*Work to complete:*
• A. Answer the following questions using the knife thread.
(i) From which vendor did the first poster get the KS?
(ii) In which steel is the possible custom gyuto from Marko?
(iii) Which steel of Marko's does jgraeff call amazing?
• B. According to the knife thread, why does stereo.pete consider it fair that Jon's service costs more? Answer in one to three sentences.
• C. Reproduce the knife thread between "Hah, well, to" and "schanop (Apr 21, 2013)", inclusive.

*Passage:*
To be honest Jon( but not just him) is a little more money sometimes but definitely you get peice of mind when buying from him and the personal touch of a smaller vendor. I bought a ks and got it from japanesechefknife. Not the cheapest for that knife but was able to clearly communicate what I want and had peice of mind knowing it would be as close as possible down to the amount of color on the marble fuerrle.


----------



## stereo.pete (Apr 21, 2013)

I understand Jon completely coming from a retail background. The level of service Jon provides does not come free nor should it. If you want his expertise, his hand picked selection, and his instructional help, of course there is a cost involved as time is money. I don't know of any other vendors out there that offer to set up a skype video with me and teach me in real time how to sharpen my new yanagiba. That is why Jon is the best! Too many consumers have lost touch with what a merchant is, ( someone trying to make a living) and simply focus on the end result being who has it cheapest. To be honest, it is not entirely our fault as consumers, but rather those of us who have fell victim to the business strategies of certain companies. 

What they don't realize is that if the majority keeps going down this road and that majority continues to increase, then we'll be left with nothing but Wal-Mart's and Applebee's and that is not the world I want to live in. I realize this is an extreme example but I feel it helps convey the point I am trying to make.


----------



## JBroida (Apr 21, 2013)

Hey guys... I really wasn't trying to make this about me, but rather encouraging people to consider the "why?" When thinking about pricing instead of automatically assuming that a vendor is doing a bad job because his/her price is different. I'm also not saying people shouldn't consider price as a factor... I just wish people would take a few seconds to think about it first.


----------



## mzer (Apr 21, 2013)

Back to the knives, the steel is phenomenal.


----------



## JPizzzle (Apr 21, 2013)

Hah, well, to say the least, Jon has been fantastic in answering my questions. I've decided to back away from the fuji due to the fit and finish issues that i've learned about. I'm looking at the gingestu yo gyuto, and also waiting to hear back from Marko on a possible custom gyuto in AEB-L. I'm guessing the money invested in a rehandle of the gingetsu may bring it close to a custom price. Appreciate everyones opinions on the fuji, but I really do want something with good F&F even though it is "rustic"


----------



## schanop (Apr 21, 2013)

Heiji, and in particular Gesshin Heiji.


----------



## mzer (Apr 21, 2013)

I think it is weird how they finish the handles so poorly. The steel is so much better than any other maker I've seen that it is ridiculous. Maybe the shoddy finish is kind of their thing. Dunno.


----------



## jgraeff (Apr 22, 2013)

Marko has best fit and finish around he's a perfectionist. I have not tried his aelb but his 52100 is amazing! Either way I know he only puts out quality products


----------



## JPizzzle (Apr 22, 2013)

jgraeff said:


> Marko has best fit and finish around he's a perfectionist. I have not tried his aelb but his 52100 is amazing! Either way I know he only puts out quality products



From the looks of his work, It's apparent that he's a perfectionist. Certainly the kind of person i'd love to make me a knife . I think if it doesn't work out with Marko (still waiting to hear back on a quote/wait time) I may go with a gesshin ginga and have it rehandled with a nice piece of koa. Eitherway it seems win/win!! :doublethumbsup:


----------

*Material provided:*
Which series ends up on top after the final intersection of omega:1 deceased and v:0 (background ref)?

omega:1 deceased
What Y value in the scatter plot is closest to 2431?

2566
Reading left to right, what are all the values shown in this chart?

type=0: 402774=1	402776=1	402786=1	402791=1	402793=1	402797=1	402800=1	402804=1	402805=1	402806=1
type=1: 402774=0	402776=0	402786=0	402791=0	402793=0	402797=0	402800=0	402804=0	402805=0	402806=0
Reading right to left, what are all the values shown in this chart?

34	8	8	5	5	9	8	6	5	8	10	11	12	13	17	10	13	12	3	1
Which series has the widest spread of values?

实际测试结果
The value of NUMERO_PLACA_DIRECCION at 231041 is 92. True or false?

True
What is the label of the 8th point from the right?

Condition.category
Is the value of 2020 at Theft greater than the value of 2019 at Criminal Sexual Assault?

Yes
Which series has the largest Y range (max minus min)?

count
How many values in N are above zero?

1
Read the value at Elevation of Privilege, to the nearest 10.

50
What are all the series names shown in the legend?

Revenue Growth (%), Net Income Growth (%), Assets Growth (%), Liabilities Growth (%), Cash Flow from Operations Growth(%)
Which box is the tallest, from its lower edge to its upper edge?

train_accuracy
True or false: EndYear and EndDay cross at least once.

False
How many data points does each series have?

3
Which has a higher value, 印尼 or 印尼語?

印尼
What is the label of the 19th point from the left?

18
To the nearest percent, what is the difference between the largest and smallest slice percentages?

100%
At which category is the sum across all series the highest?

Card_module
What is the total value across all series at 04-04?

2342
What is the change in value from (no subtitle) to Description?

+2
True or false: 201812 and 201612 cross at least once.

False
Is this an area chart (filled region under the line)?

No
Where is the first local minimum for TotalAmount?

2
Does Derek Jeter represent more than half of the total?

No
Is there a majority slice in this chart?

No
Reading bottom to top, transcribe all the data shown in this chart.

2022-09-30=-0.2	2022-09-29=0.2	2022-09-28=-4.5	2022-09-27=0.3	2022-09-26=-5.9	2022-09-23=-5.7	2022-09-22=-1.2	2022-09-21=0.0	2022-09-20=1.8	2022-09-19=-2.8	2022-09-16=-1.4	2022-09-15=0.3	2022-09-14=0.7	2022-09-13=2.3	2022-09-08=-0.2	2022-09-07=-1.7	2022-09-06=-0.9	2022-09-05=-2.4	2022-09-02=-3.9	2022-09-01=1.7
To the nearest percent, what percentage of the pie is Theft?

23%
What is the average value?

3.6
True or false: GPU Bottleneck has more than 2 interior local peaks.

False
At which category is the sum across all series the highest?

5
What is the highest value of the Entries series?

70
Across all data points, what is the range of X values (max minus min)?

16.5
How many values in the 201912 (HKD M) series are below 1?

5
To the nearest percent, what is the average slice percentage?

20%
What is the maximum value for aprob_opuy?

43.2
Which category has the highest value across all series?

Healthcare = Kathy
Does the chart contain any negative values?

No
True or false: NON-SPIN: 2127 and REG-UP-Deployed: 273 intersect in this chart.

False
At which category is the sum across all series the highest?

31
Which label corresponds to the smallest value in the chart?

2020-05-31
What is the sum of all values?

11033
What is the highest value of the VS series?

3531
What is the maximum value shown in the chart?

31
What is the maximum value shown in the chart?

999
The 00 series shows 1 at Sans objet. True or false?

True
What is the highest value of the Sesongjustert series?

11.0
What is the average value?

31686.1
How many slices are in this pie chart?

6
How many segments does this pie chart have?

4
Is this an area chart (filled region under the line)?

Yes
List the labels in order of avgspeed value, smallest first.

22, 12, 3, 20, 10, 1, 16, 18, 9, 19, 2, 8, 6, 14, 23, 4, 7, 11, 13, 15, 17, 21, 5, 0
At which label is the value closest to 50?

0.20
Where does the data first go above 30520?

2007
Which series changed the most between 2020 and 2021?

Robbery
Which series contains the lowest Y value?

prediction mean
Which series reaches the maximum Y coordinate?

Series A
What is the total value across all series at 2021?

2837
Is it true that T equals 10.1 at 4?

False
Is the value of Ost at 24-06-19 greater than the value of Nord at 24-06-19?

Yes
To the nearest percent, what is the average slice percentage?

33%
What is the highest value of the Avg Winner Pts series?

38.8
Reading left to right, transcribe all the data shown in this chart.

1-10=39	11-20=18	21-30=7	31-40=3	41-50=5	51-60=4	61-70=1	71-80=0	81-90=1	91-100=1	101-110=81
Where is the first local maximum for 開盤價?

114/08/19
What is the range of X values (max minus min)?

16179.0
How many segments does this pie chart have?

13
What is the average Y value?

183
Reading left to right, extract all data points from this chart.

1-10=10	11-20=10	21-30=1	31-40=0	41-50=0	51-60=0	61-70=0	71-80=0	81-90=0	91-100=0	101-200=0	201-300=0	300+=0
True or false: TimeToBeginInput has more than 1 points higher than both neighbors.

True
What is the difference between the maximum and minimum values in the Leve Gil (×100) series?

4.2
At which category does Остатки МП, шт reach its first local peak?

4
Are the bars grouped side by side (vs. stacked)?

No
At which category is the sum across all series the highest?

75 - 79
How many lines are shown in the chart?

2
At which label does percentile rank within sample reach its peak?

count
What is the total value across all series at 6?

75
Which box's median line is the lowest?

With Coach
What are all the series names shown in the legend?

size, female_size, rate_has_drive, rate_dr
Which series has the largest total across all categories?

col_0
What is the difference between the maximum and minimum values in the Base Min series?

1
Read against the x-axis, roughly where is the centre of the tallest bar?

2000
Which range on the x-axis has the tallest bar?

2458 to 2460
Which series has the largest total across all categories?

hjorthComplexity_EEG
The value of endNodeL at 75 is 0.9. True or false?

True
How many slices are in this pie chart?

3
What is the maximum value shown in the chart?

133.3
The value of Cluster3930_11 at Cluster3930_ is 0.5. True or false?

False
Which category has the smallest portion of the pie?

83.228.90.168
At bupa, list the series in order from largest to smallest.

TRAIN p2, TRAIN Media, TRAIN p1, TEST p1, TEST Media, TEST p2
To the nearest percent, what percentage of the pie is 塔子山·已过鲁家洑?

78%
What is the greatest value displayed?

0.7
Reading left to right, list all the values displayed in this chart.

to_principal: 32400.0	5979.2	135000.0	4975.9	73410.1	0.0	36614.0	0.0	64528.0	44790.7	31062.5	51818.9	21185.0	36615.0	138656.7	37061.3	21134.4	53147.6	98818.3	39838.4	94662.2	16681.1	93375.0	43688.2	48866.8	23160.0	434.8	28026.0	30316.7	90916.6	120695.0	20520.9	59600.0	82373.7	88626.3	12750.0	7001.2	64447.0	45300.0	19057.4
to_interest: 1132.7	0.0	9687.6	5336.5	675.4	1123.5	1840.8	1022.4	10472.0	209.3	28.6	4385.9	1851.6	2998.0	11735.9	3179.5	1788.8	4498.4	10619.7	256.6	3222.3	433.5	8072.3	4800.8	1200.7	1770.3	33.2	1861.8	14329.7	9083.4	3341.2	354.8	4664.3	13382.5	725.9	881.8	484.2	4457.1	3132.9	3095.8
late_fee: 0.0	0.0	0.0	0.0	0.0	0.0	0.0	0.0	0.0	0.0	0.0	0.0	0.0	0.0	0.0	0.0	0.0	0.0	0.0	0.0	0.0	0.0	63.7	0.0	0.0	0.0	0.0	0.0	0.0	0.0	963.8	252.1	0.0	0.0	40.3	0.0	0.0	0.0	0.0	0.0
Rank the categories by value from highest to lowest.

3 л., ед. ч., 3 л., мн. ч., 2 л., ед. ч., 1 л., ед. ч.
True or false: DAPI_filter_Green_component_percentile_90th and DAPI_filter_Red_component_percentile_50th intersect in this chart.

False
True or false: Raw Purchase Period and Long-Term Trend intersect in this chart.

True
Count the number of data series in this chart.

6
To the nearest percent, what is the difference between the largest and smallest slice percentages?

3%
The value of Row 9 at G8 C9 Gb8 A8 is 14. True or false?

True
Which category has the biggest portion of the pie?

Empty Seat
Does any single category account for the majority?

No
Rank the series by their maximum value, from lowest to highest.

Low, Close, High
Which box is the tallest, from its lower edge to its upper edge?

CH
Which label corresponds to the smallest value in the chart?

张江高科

*Responses in order:*
• A.
(i) japanesechefknife
(ii) AEB-L
(iii) 52100

• B. Jon provides his expertise, a hand-picked selection, and instructional help. Because time is money, stereo.pete holds that this level of service does not and should not come free.

• C.
Hah, well, to say the least, Jon has been fantastic in answering my questions. I've decided to back away from the fuji due to the fit and finish issues that i've learned about. I'm looking at the gingestu yo gyuto, and also waiting to hear back from Marko on a possible custom gyuto in AEB-L. I'm guessing the money invested in a rehandle of the gingetsu may bring it close to a custom price. Appreciate everyones opinions on the fuji, but I really do want something with good F&F even though it is "rustic"


----------



## schanop (Apr 21, 2013)